__AIM OF THE EXERCISE__: Restate the listing below word for word, pictures excluded.

__DATA SUPPLIED__:
- - -
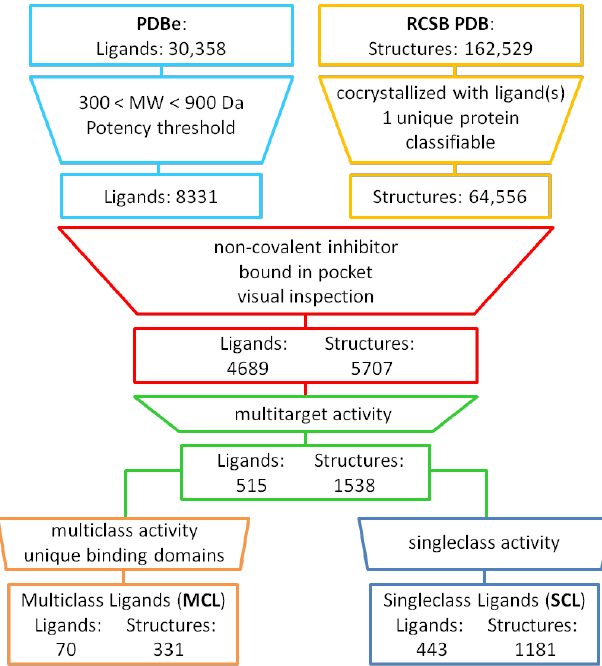
Figure 1. Large-scale data analysis scheme. Ligands from X-ray structures were filtered for criteria such as molecular weight, minimum potency, and (bio) chemical characteristics. X-ray structures of classified proteins in complex with qualifying ligands were analyzed for non-covalent binding events. Ligands binding to multiple targets from the same protein class (single-class ligands, SCLs) and from different classes (multiclass ligands, MCLs) were identified. Two of 72 originally assigned MCLs were found to bind exclusively to very similar domains in different proteins and were thus not further analyzed.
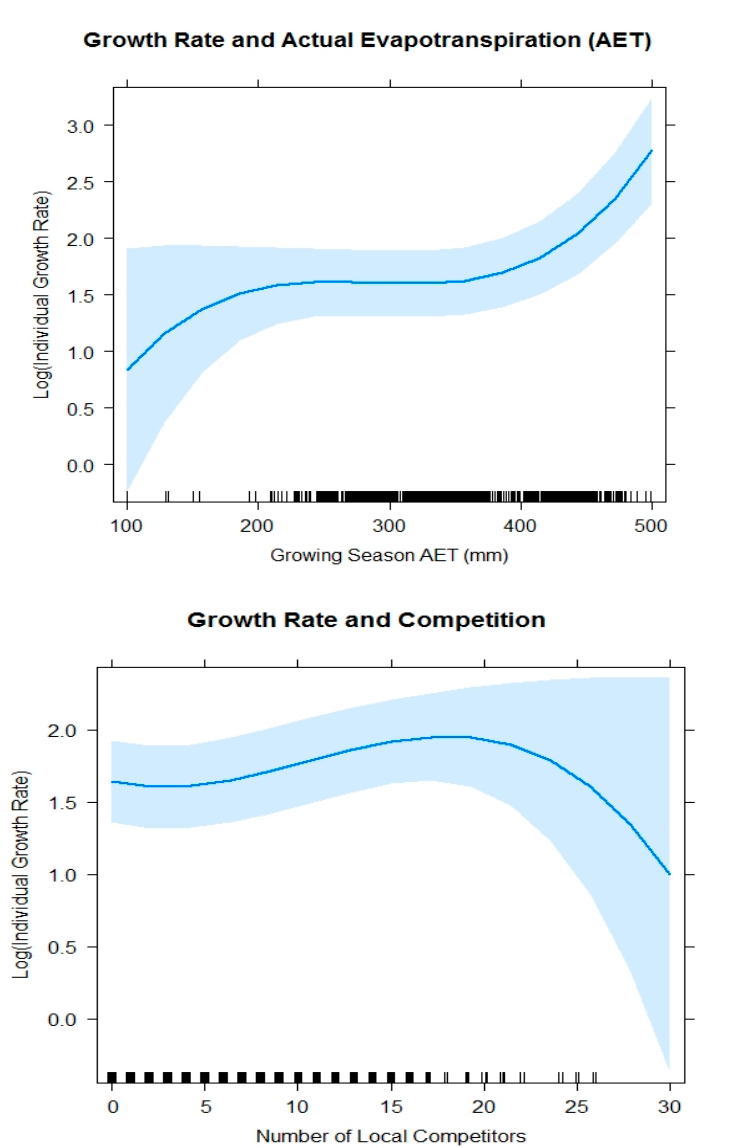
Figure 5. Plotted fixed effects of the best model for log (Individual Growth Rate) ~ AET 3 + Number of Local Competitors 3 + random (Unit) with confidence interval = 0.95 in light blue.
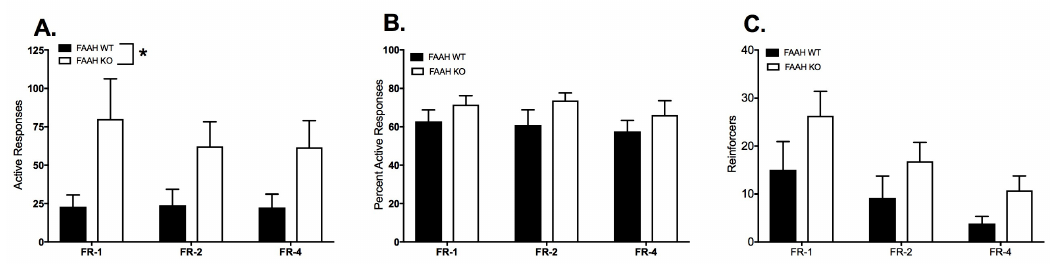
Figure 5. Comparison of FR-1-4 responses and reinforcers earned in WT ( n = 9; filled bars) and FAAHKO ( n = 13; open bars) mice. Bars represent mean ± SEM. ( A ) Mean responses in the active port; ( B ) Mean percent of total responses made in the active port; ( C ) Mean reinforcers earned. * p < 0.05. After FR-4, all subjects were advanced to PR for three sessions; the average responses and reinforcers across the 3 sessions are shown in Figure 6. There was no significant difference between the groups in reinforcers earned or in the breakpoint during the PR paradigm (Figure 6A; t 20 = 1.64, p = 0.117). The percent of responses in the active port were not different between the genotypes (Figure 6B; Mann Whitney U = 55, p = 0.845).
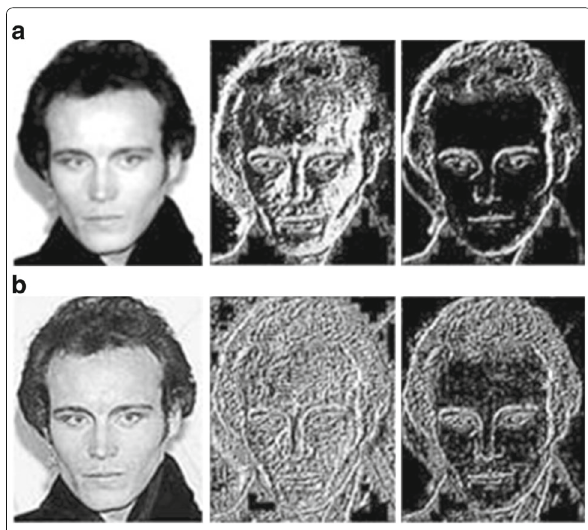
Fig. 9 Noise resistance of CENTRIST vs. DTCTH. a Image without noise. b Noisy image ( middle one is CENTRIST-coded image, right one is DTCTH-coded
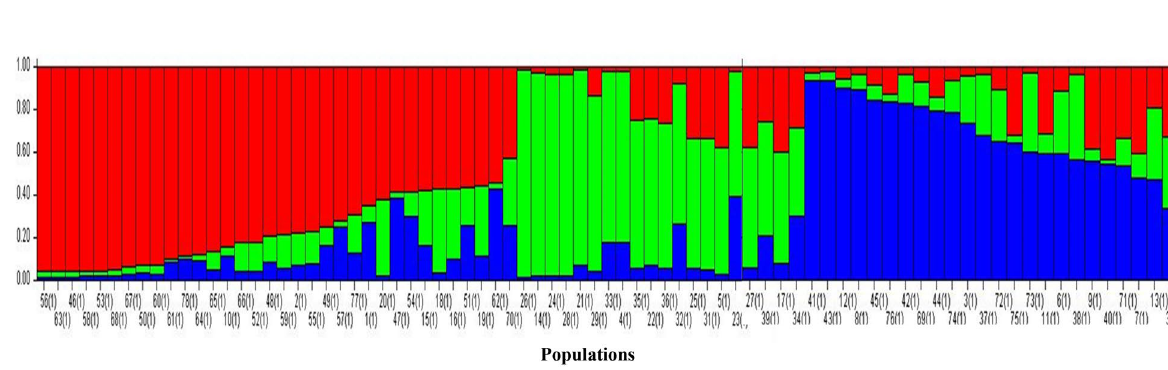
Figure 2. Estimated genetic structure at K = 3 for the 78 Bambara groundnut landraces using the admixture model of population structure. Population 1 is indicated in red, population 2 in green and population 3 in with one of the landraces from Zimbabwe. Furthermore, the genetic variation between landraces varied between 87% similarity between a landrace from the South African germplasm collection (SA_7) and a landrace from Swaziland (SWAZ 4). In this case however, both accessions had dark brown seeds. Cluster III is the cluster with the lowest number of landraces (8). These included landraces from SA, Botswana, Namibia and two landraces from unknown origin (ND). This small cluster was divided into two sub-clusters. Seed colour for this cluster indicated to be predominantly light brown (38%), followed by equal contributions to cream white (25%) and black (25%) and only 12% dark brown seeds. The landrace from unknown origin (ND_1) in sub-cluster 1 of cluster III showed significant genetic similarity as but differed in seed colour with landraces from Namibia and Botswana. This also describes the relationship of a landrace from unknown origin (ND_4) in sub-cluster 2, with landraces from SA and Botswana. No clones (100% similarity) were observed in any of the main clusters. Bayesian model‑based clustering. Structure analysis delineates clusters of individuals based on their genotype by using Bayesian model-based clustering. This analysis is done without prior knowledge of the genotypes. The optimum number of genetic clusters for the 78 landraces was determined at K = 3 as identified by Evanno et al.’s 34 ad hoc ΔK method. The 78 landraces divided into three populations ( K = 3) (Fig. 2), which is the minimum observed number of populations using this protocol. Thus all of the landraces could have been part of a single population. Structure analysis with three populations K = 3 (Fig. 2) identified three clusters—Population 1 (red) composed of landraces from SA, Botswana, Namibia, Swaziland and some of unknown origin. Population 2 (green) containing the bulk of the landraces from South Africa with a mixture of landraces from six of the other origins and one land race from the unknown origin, Population 3 (blue) contained most of the landraces from Botswana. These results confirmed the genotypic diversity observed within the landraces using cluster analysis. Population 1 consisted mainly of the genetic contribution of Swaziland landraces (60%) and landraces of unknown origin (57%) (Table 5). A moderate percentage of the genetic contribution of landraces from Botswana,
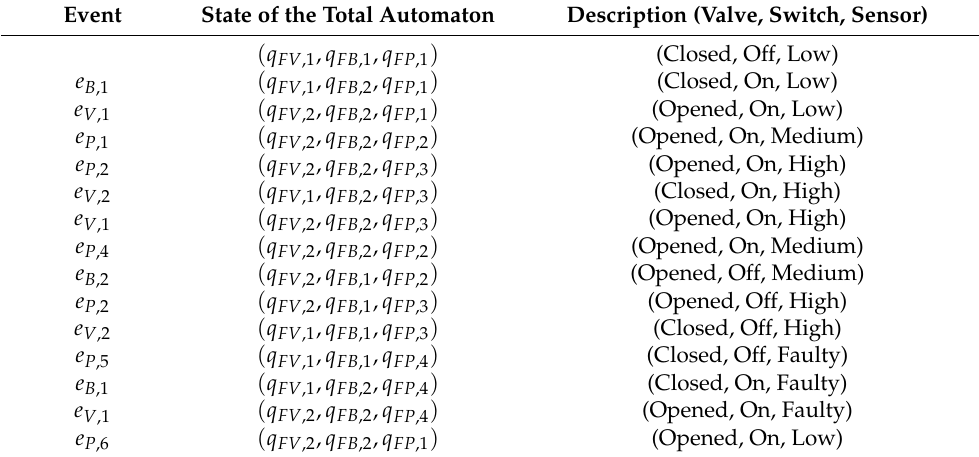
Table 1. A simulation of the transitions of the total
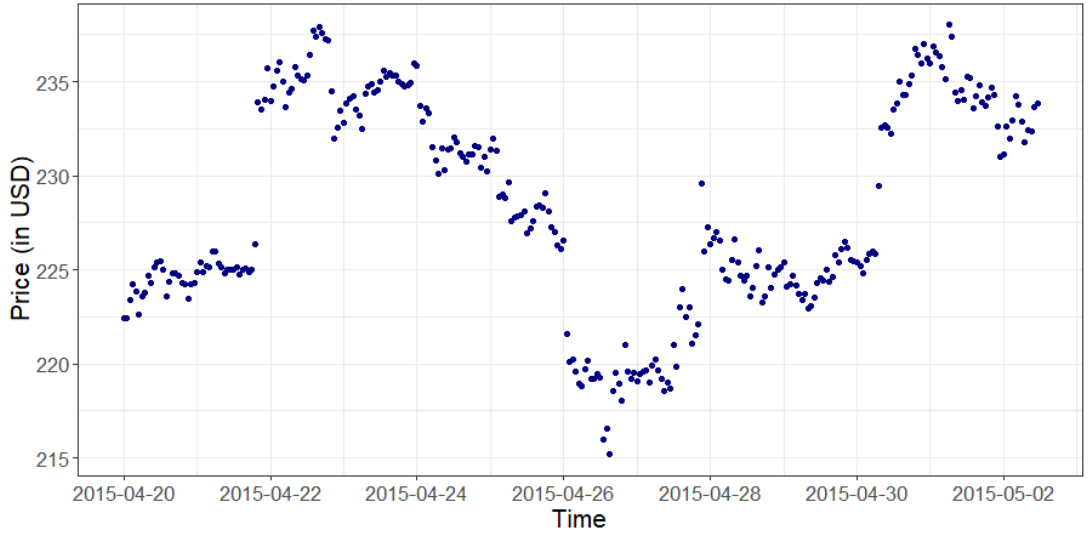
Fig. 8. Bitcoin hourly price (in US dollars) during a two-week period between late April and early May of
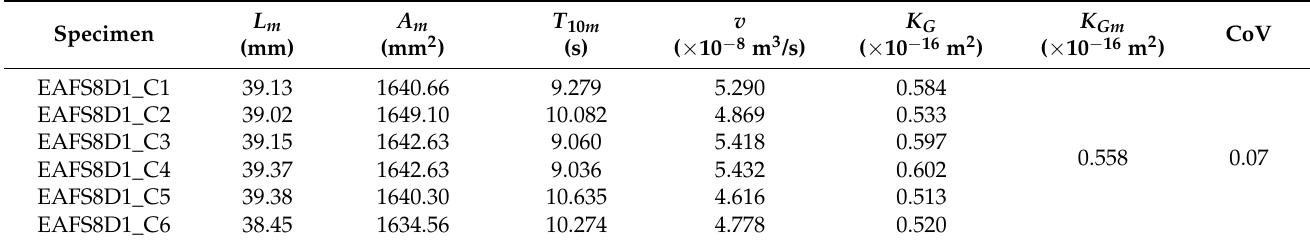
Table 16. Results of air permeability obtained for EAFS8D1 mixture.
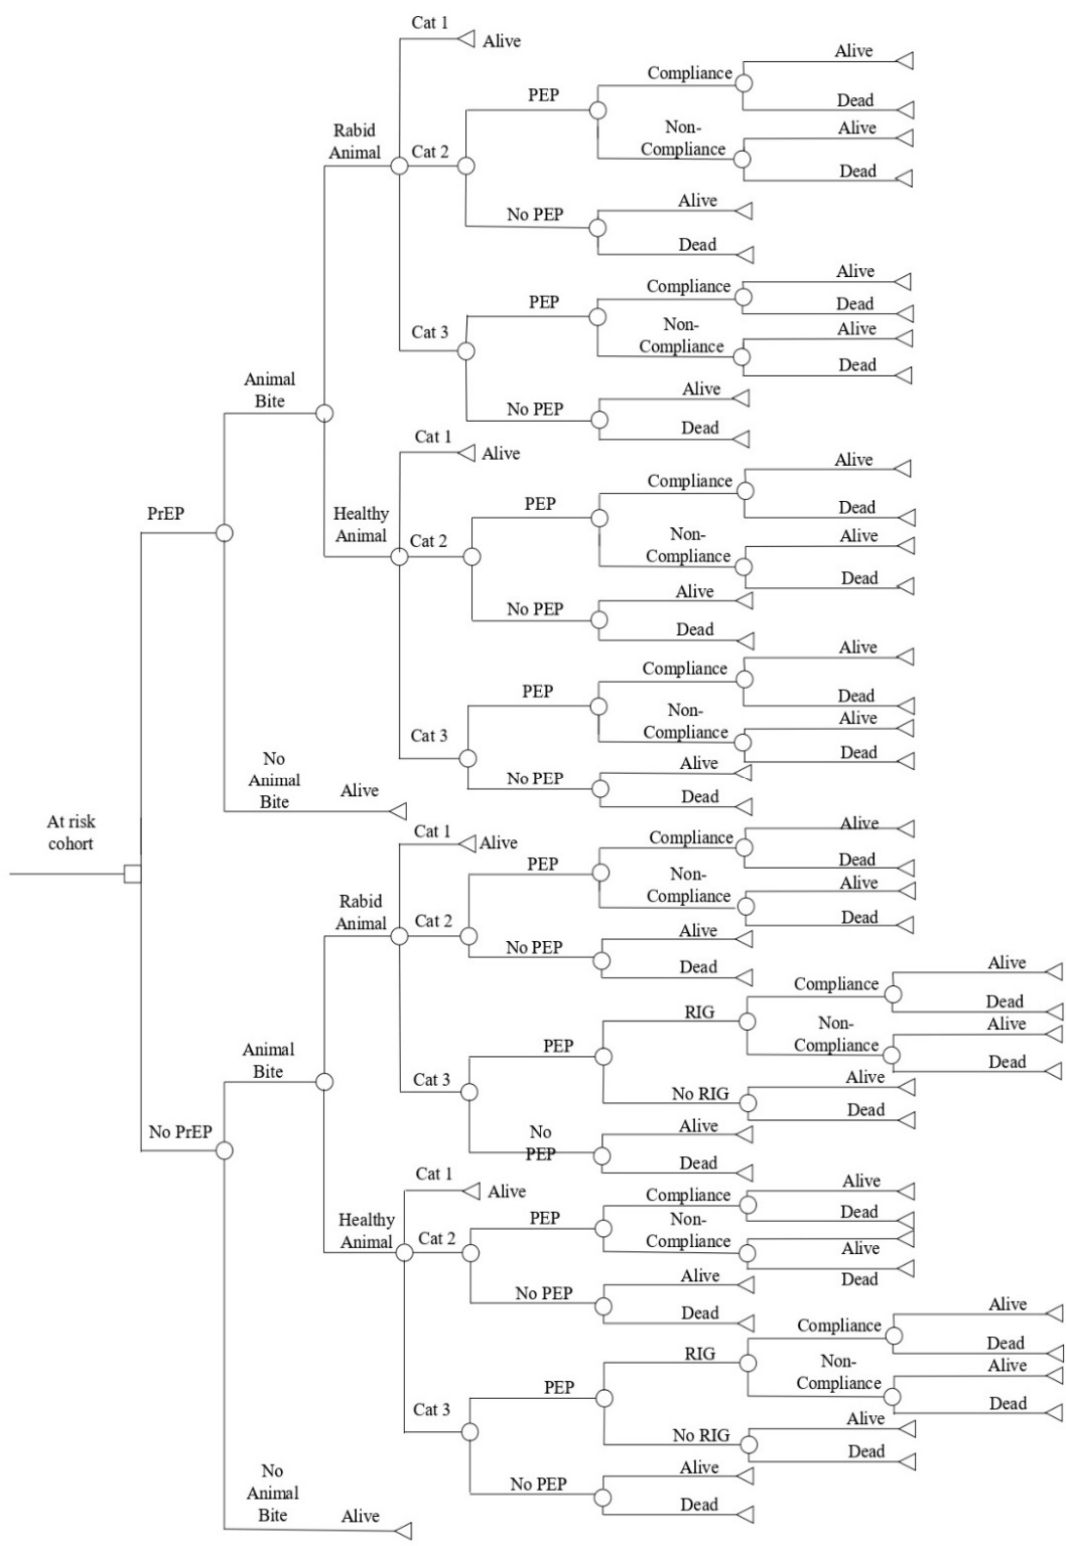
Figure 1. Decision Tree Model. Cat 1—Category 1, Cat 2—Category 2, Cat 3—Category 3, PEP—Post- Exposure Prophylaxis, PrEP—Pre-Exposure Prophylaxis, RIG—Rabies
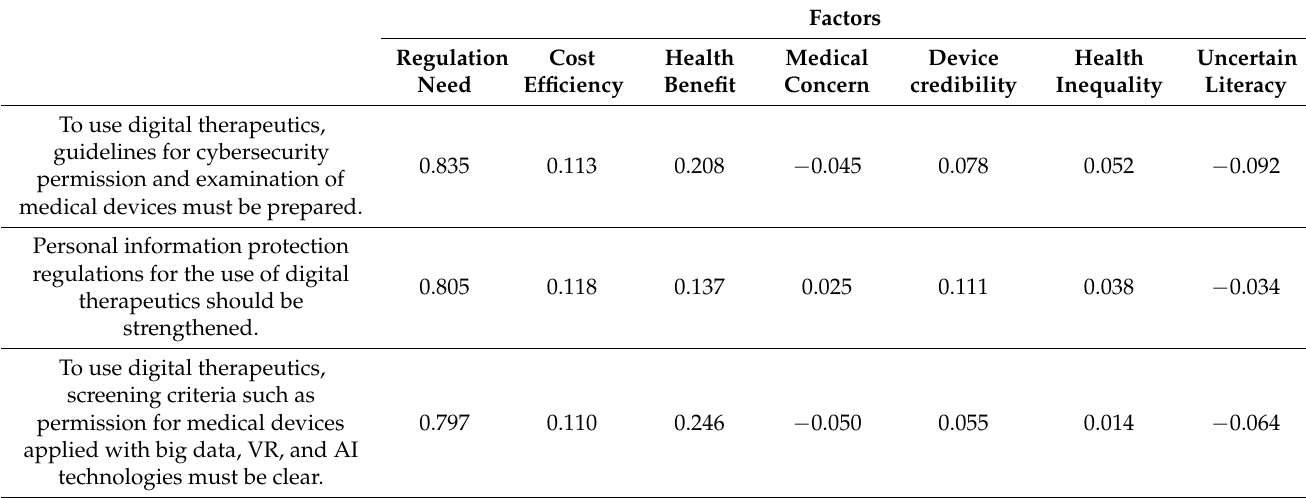
Table 3. The result of exploratory factor analysis: digital therapeutics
- - -
__RESULT BELOW__:
Figure 1. Large-scale data analysis scheme. Ligands from X-ray structures were filtered for criteria such as molecular weight, minimum potency, and (bio) chemical characteristics. X-ray structures of classified proteins in complex with qualifying ligands were analyzed for non-covalent binding events. Ligands binding to multiple targets from the same protein class (single-class ligands, SCLs) and from different classes (multiclass ligands, MCLs) were identified. Two of 72 originally assigned MCLs were found to bind exclusively to very similar domains in different proteins and were thus not further analyzed.
Figure 5. Plotted fixed effects of the best model for log (Individual Growth Rate) ~ AET 3 + Number of Local Competitors 3 + random (Unit) with confidence interval = 0.95 in light blue.
Figure 5. Comparison of FR-1-4 responses and reinforcers earned in WT ( n = 9; filled bars) and FAAHKO ( n = 13; open bars) mice. Bars represent mean ± SEM. ( A ) Mean responses in the active port; ( B ) Mean percent of total responses made in the active port; ( C ) Mean reinforcers earned. * p < 0.05. After FR-4, all subjects were advanced to PR for three sessions; the average responses and reinforcers across the 3 sessions are shown in Figure 6. There was no significant difference between the groups in reinforcers earned or in the breakpoint during the PR paradigm (Figure 6A; t 20 = 1.64, p = 0.117). The percent of responses in the active port were not different between the genotypes (Figure 6B; Mann Whitney U = 55, p = 0.845).
Fig. 9 Noise resistance of CENTRIST vs. DTCTH. a Image without noise. b Noisy image ( middle one is CENTRIST-coded image, right one is DTCTH-coded
Figure 2. Estimated genetic structure at K = 3 for the 78 Bambara groundnut landraces using the admixture model of population structure. Population 1 is indicated in red, population 2 in green and population 3 in with one of the landraces from Zimbabwe. Furthermore, the genetic variation between landraces varied between 87% similarity between a landrace from the South African germplasm collection (SA_7) and a landrace from Swaziland (SWAZ 4). In this case however, both accessions had dark brown seeds. Cluster III is the cluster with the lowest number of landraces (8). These included landraces from SA, Botswana, Namibia and two landraces from unknown origin (ND). This small cluster was divided into two sub-clusters. Seed colour for this cluster indicated to be predominantly light brown (38%), followed by equal contributions to cream white (25%) and black (25%) and only 12% dark brown seeds. The landrace from unknown origin (ND_1) in sub-cluster 1 of cluster III showed significant genetic similarity as but differed in seed colour with landraces from Namibia and Botswana. This also describes the relationship of a landrace from unknown origin (ND_4) in sub-cluster 2, with landraces from SA and Botswana. No clones (100% similarity) were observed in any of the main clusters. Bayesian model‑based clustering. Structure analysis delineates clusters of individuals based on their genotype by using Bayesian model-based clustering. This analysis is done without prior knowledge of the genotypes. The optimum number of genetic clusters for the 78 landraces was determined at K = 3 as identified by Evanno et al.’s 34 ad hoc ΔK method. The 78 landraces divided into three populations ( K = 3) (Fig. 2), which is the minimum observed number of populations using this protocol. Thus all of the landraces could have been part of a single population. Structure analysis with three populations K = 3 (Fig. 2) identified three clusters—Population 1 (red) composed of landraces from SA, Botswana, Namibia, Swaziland and some of unknown origin. Population 2 (green) containing the bulk of the landraces from South Africa with a mixture of landraces from six of the other origins and one land race from the unknown origin, Population 3 (blue) contained most of the landraces from Botswana. These results confirmed the genotypic diversity observed within the landraces using cluster analysis. Population 1 consisted mainly of the genetic contribution of Swaziland landraces (60%) and landraces of unknown origin (57%) (Table 5). A moderate percentage of the genetic contribution of landraces from Botswana,
Table 1. A simulation of the transitions of the total
Fig. 8. Bitcoin hourly price (in US dollars) during a two-week period between late April and early May of
Table 16. Results of air permeability obtained for EAFS8D1 mixture.
Figure 1. Decision Tree Model. Cat 1—Category 1, Cat 2—Category 2, Cat 3—Category 3, PEP—Post- Exposure Prophylaxis, PrEP—Pre-Exposure Prophylaxis, RIG—Rabies
Table 3. The result of exploratory factor analysis: digital therapeutics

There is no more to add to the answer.